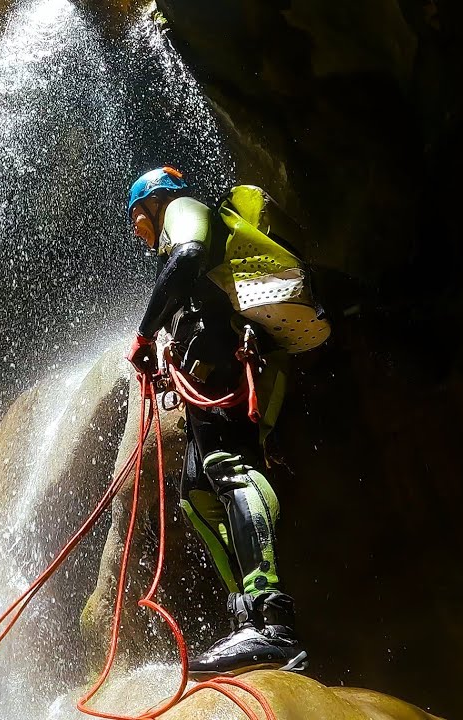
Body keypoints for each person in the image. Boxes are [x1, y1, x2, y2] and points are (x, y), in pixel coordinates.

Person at [124, 167, 327, 674]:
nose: (139, 232)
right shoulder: (177, 244)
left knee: (230, 468)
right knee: (195, 494)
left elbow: (190, 255)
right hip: (207, 375)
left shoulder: (183, 209)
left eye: (138, 218)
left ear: (155, 202)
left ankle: (273, 620)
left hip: (227, 365)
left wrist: (145, 335)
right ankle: (247, 619)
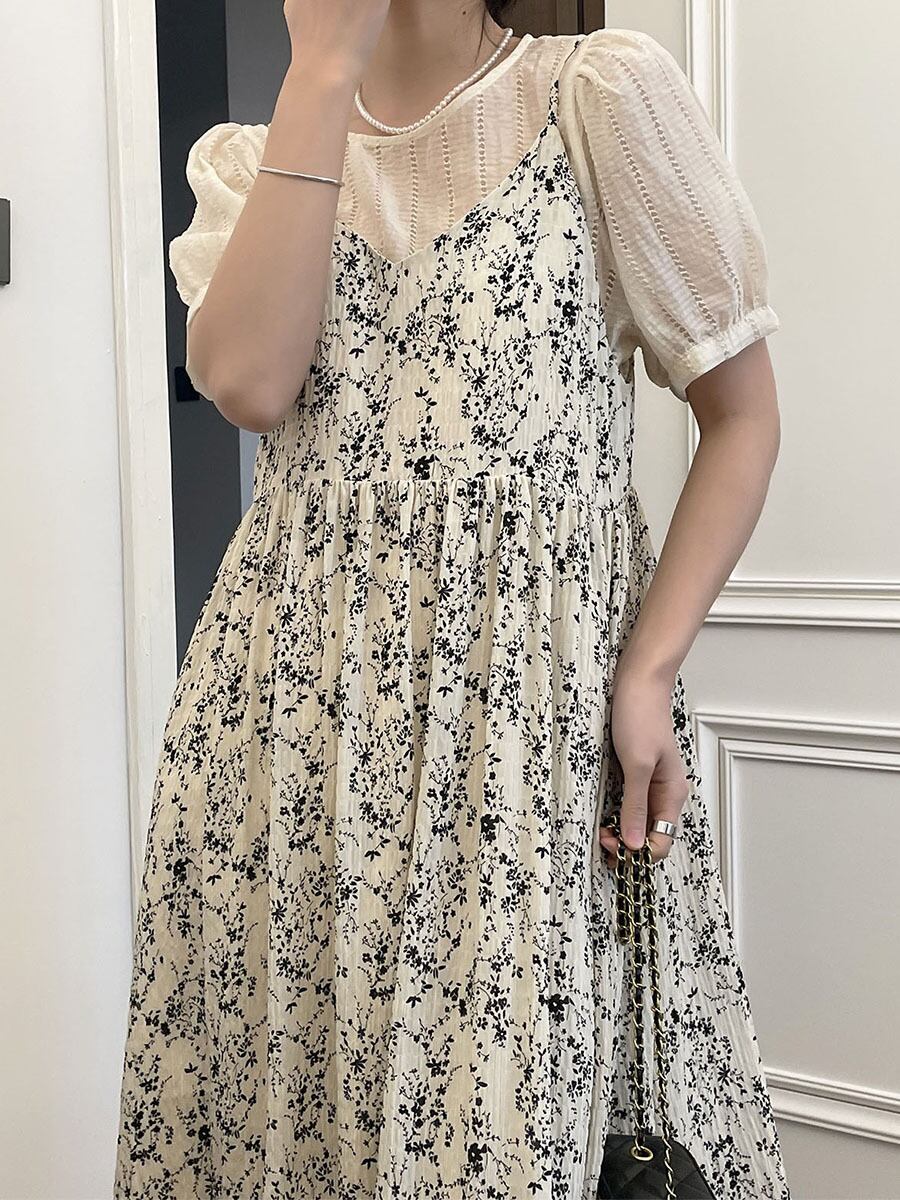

:::::

_WHAT YOU SHOULD DO_.
Write the lines from the one containing "left knee: (230, 468)" through the end of the data above exactly as they appear, and do not carry over any picture.

_RESULT FOR THIS TASK_.
left knee: (230, 468)
right knee: (195, 494)
left elbow: (190, 255)
right hip: (207, 375)
left shoulder: (183, 209)
left eye: (138, 218)
left ear: (155, 202)
left ankle: (273, 620)
left hip: (227, 365)
left wrist: (145, 335)
right ankle: (247, 619)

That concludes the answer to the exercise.